I have recently come across Gelfand's spectral formula for matrices, which Wikipedia gives as follows
For any square matrix $A$ and matrix norm, we have $\lim_{k \to \infty} \lVert A^k \rVert ^{\frac{1}{k}} = \rho(A) $, where $ \rho(A) $ is the spectral radius of $A$.
I was just thinking about this theorem and a possible conclusion, whose correctness I wanted to check. Does the theorem tell us that $ \lVert A^k \rVert $ is bounded for all natural numbers $k$ if and only if the magnitude of the largest eigenvalue in magnitude is at most $1$, this for any matrix norm?
This conclusion can help me, and I wanted to check whether or not it is correct.

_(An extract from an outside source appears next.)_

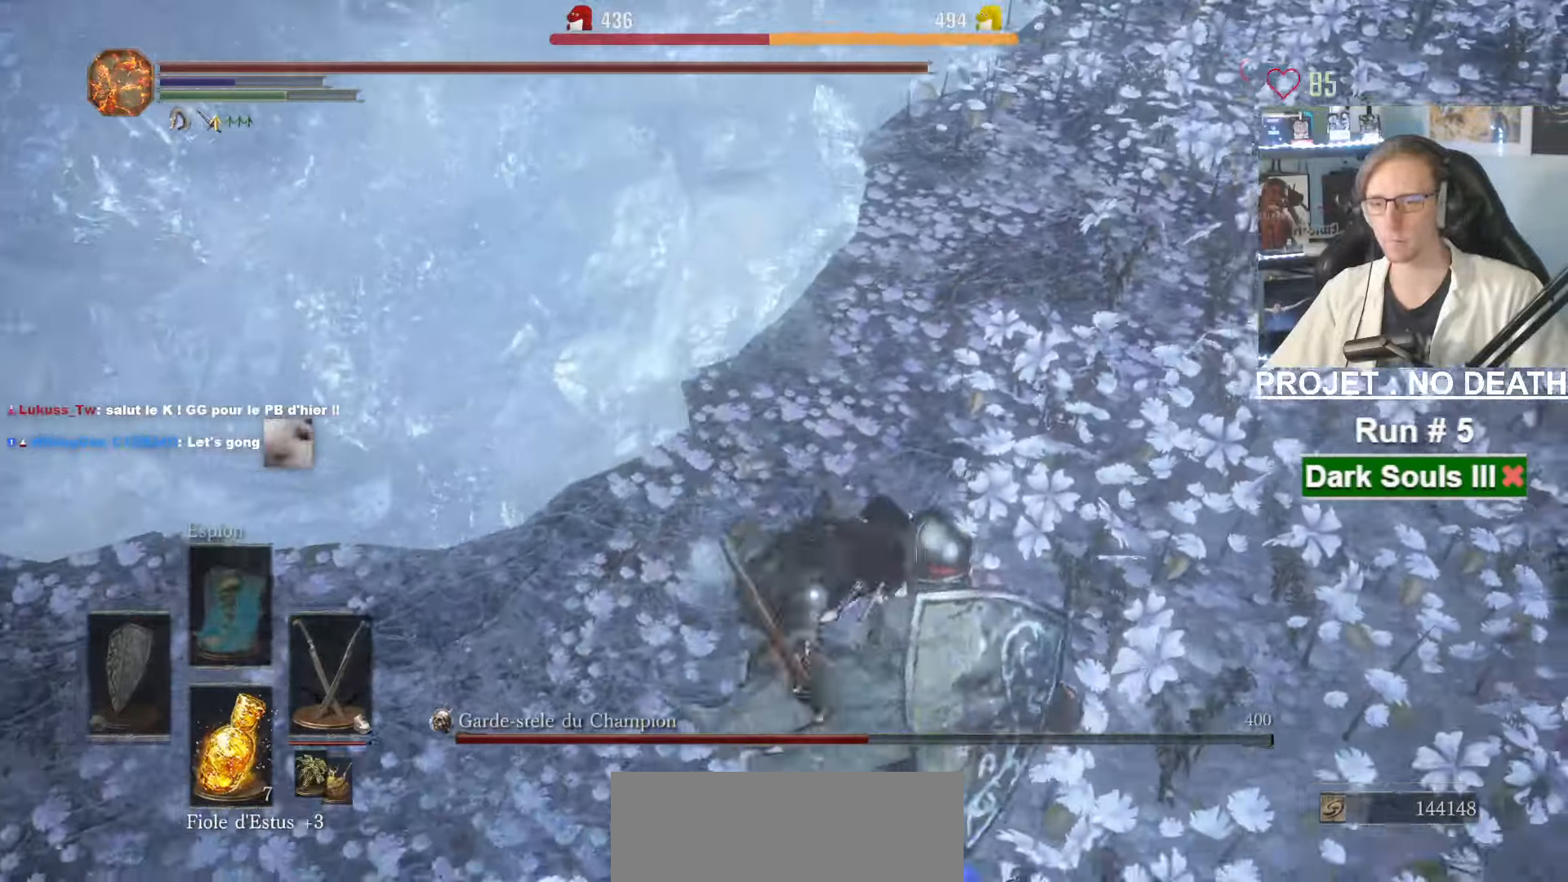
{"keys": ["d", "s", "space"], "mouse": [], "events": [[67, "space", "down"], [183, "space", "up"], [267, "space", "down"]]}
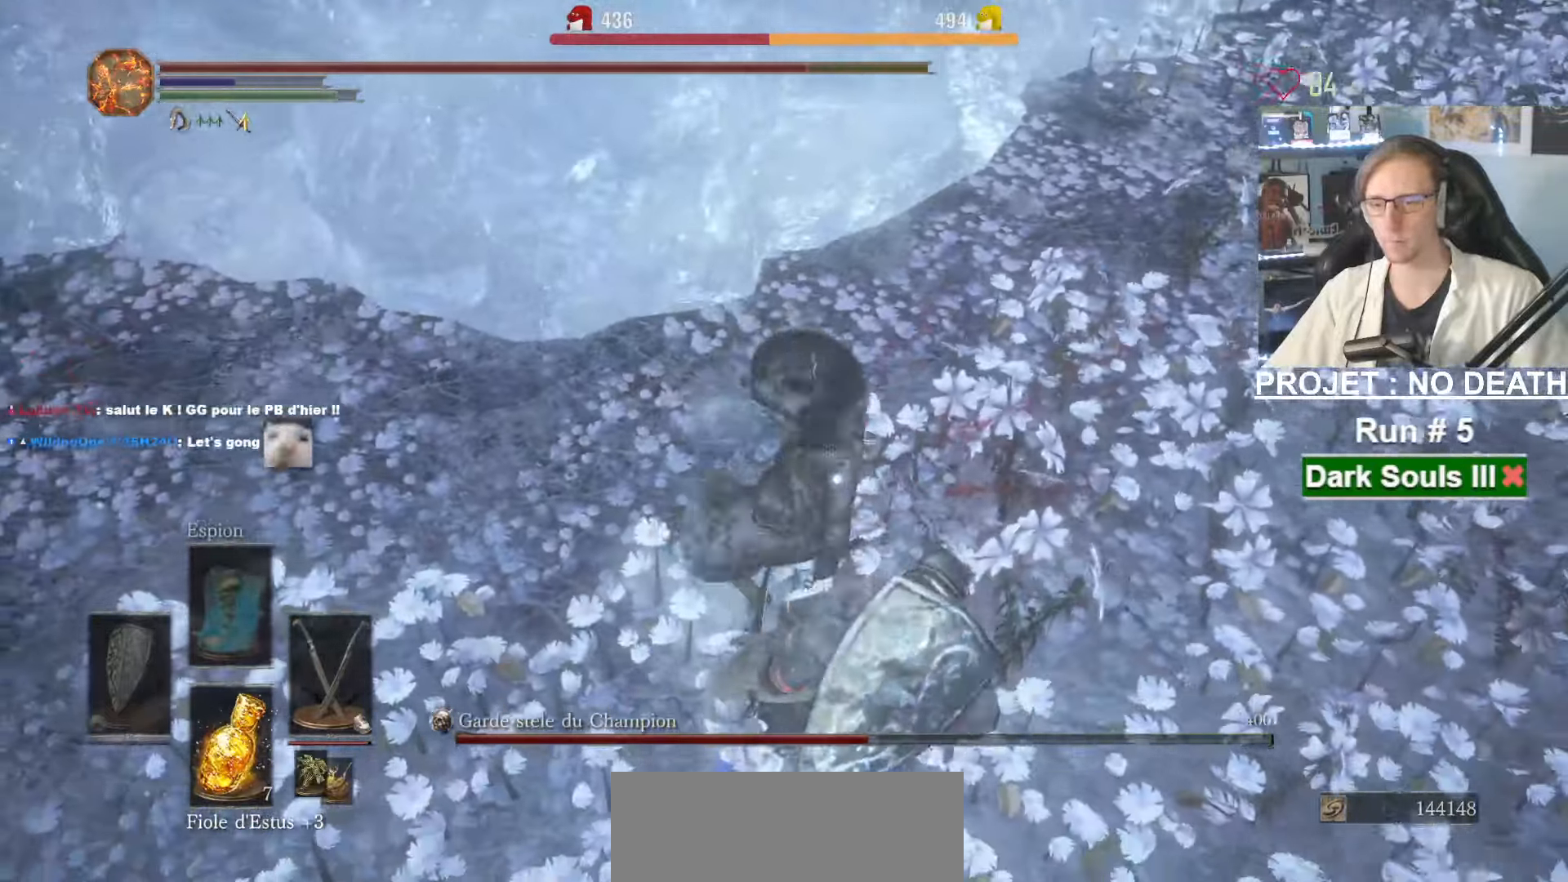
{"keys": ["d", "s"], "mouse": []}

I thank all helpers who can check correctness.
Best Answer
Gelfand's formula does imply that if $\|A^k\|$ is bounded, then $\rho(A)\le1$, but the converse is not true. For instance, the norm of $\pmatrix{1&1\\ 0&1}^k=\pmatrix{1&k\\ 0&1}$ is not bounded although the spectral radius of the matrix is $1$.
A correct statement is that $\|A^k\|$ is bounded if and only if $\rho(A)\le1$ and any eigenvalue of $A$ (over $\mathbb C$) with modulus equal to $1$ is semi-simple (i.e., its algebraic and geometric multiplicities coincide). To prove the semi-simplicity in the forward implication, you may consider the Jordan form of $A$. For instance, see part (b) of my other answer.